As of yesterday, there were 89,253 confirmed cases worldwide (about 96 percent of them in Asia). Reynolds also points out that there have "been 45,393 known recoveries from COVID-19 (compared to 3,048 cumulative deaths) and, importantly, recoveries have been outnumbering new cases."
To put that in perspective:
the SARS coronavirus killed 774 people out of 8,096 known cases in 2003, which was a death rate of 9.6% before it vanished the next year. Bird flu in 1997 was predicted to be a deadly pandemic, but it killed very few people before it disappeared.
More from Reason:
- Podcast: "Will Coronavirus Be the Sweet Matzo Ball of Death?"
- Jacob Sullum: "Are Quarantines a Proportionate Response to the Coronavirus?"
- Myth-busting: "No, Trump Didn't Cut the CDC's Coronavirus Budget. No, People Aren't Blaming Corona Beer for the Disease."
- Protecting and serving: "Police Use Coronavirus To Try To Trick Meth Users Into Getting Themselves Arrested"
- "Never let a good crisis go to waste": "Political Opportunists Are Using Coronavirus Fears To Push Whatever Policies They Already Wanted"
- Coronavirus and culture war: "Students Demand Censorship of 'Coronavirus' Theme Party"
- Coronavirus in court: "Can U.S. Cities Be Forced To House Coronavirus Patients?"
- Think positive: "Big Biotech Is Hustling To Beat Coronavirus"
Today is International Sex Worker Rights Day (ISWRD). And this year, there's actually something to celebrate, suggests sex worker, author, and Reason contributor Maggie McNeill. "In the past two years, the tide of sex worker rights has completely turned," she writes on her blog, The Honest Courtesan. More:
The government's violent suppression of sex workers has, instead of winning more support for bigotry, instead turned a majority of Americans against the prohibitionists for the first time since such polls have been a thing; a few politicians (even at the presidential election level) have begun to recognize that sex workers and or clients are voters, and that among younger voters support for sex worker rights is as normal as support for LGBT rights was among that age cohort a generation ago. Even "sex trafficking" hysteria has begun to backfire… Sex workers of all business models and socioeconomic levels are organizing and speaking out, and most people who aren't dyed-in-the-wool racists are finally being forced to recognize how much more severely the consequences of criminalization fall upon people of color, trans women, migrants, and other marginalized groups. Even mainstream feminism, which has been trying to destroy sex workers since the late '80s, is beginning to fragment as more and more chapters of old-guard feminist organizations forsake the pearl-clutching harridans who pretend to speak for everyone with a vagina.

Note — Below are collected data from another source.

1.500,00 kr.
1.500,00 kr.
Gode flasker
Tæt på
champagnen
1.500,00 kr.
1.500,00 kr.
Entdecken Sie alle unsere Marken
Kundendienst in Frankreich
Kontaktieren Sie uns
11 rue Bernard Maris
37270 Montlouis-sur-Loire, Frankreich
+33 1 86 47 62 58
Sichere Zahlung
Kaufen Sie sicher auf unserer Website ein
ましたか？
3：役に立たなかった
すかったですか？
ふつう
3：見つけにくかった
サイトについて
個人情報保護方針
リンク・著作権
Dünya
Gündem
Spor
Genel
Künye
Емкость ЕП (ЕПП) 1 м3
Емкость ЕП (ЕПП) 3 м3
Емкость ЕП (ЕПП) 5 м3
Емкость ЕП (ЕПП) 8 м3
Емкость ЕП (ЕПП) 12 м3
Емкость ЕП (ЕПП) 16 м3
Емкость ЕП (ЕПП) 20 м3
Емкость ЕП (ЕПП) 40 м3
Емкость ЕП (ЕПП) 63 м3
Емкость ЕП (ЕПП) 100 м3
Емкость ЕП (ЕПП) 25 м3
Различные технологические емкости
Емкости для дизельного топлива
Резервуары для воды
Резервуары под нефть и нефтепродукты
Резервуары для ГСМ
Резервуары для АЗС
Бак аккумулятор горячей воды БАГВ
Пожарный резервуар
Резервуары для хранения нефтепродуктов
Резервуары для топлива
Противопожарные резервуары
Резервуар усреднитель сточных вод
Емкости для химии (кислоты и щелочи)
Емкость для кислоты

Federal drug warriors get grabby in Ohio. "Federal prosecutors are seeking the forfeiture of more than $356,000 from an Akron man they say made money from trafficking drugs," reports Cleveland.com. They also seized marijuana edibles, a gold Rolex watch, and $67,000 worth of jewelry. But the man, Cory Grandison, "has not been charged with a drug crime."

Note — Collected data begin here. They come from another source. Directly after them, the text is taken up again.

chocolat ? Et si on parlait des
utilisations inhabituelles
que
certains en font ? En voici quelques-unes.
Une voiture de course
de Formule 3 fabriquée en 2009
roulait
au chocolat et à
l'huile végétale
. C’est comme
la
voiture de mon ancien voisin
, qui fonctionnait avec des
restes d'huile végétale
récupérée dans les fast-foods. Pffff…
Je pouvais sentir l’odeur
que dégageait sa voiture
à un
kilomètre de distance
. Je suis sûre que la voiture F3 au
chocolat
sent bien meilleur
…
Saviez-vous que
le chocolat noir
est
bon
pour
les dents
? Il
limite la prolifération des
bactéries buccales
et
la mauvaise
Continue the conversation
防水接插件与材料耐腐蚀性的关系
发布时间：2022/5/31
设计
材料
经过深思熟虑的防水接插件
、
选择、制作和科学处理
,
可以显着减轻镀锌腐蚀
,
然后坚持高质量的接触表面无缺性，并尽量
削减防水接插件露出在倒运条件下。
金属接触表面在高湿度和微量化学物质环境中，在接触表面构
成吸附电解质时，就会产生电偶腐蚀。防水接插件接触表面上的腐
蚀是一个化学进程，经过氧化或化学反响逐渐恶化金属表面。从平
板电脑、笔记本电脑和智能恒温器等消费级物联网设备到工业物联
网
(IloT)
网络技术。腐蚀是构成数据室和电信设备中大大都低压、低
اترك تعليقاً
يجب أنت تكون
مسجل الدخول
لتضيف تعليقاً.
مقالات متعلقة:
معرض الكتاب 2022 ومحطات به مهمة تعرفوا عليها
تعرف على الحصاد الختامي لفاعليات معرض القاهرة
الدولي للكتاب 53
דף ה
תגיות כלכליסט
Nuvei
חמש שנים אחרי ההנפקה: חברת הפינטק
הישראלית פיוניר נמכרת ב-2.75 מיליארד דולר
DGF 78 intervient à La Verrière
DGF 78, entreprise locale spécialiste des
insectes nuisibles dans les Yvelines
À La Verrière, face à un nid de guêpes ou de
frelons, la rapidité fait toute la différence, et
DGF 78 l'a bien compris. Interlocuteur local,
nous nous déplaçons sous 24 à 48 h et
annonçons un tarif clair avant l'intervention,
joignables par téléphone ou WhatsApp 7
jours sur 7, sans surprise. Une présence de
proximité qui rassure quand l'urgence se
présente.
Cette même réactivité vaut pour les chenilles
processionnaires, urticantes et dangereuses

Grandison did plead guilty to owning a gun and some ammunition, which is prohibited since he has a felony conviction in his past. The gun charge comes with at least two and a half years in federal prison and possibly a bit over three years.
- It's Super Tuesday!
- Some good bail reform news from Tennessee:
New: Tennessee legislators have advanced a bill to shrink Tennessee's draconian drug-free school zones, citing data @laurenkrisai and I put together showing that more than 25% of area within city limits in the state is within an enhanced sentencing zone https://t.co/4GesHHVlrR
— CJ Ciaramella (@cjciaramella) March 2, 2020
- At least seven people were killed by a tornado in Nashville last night.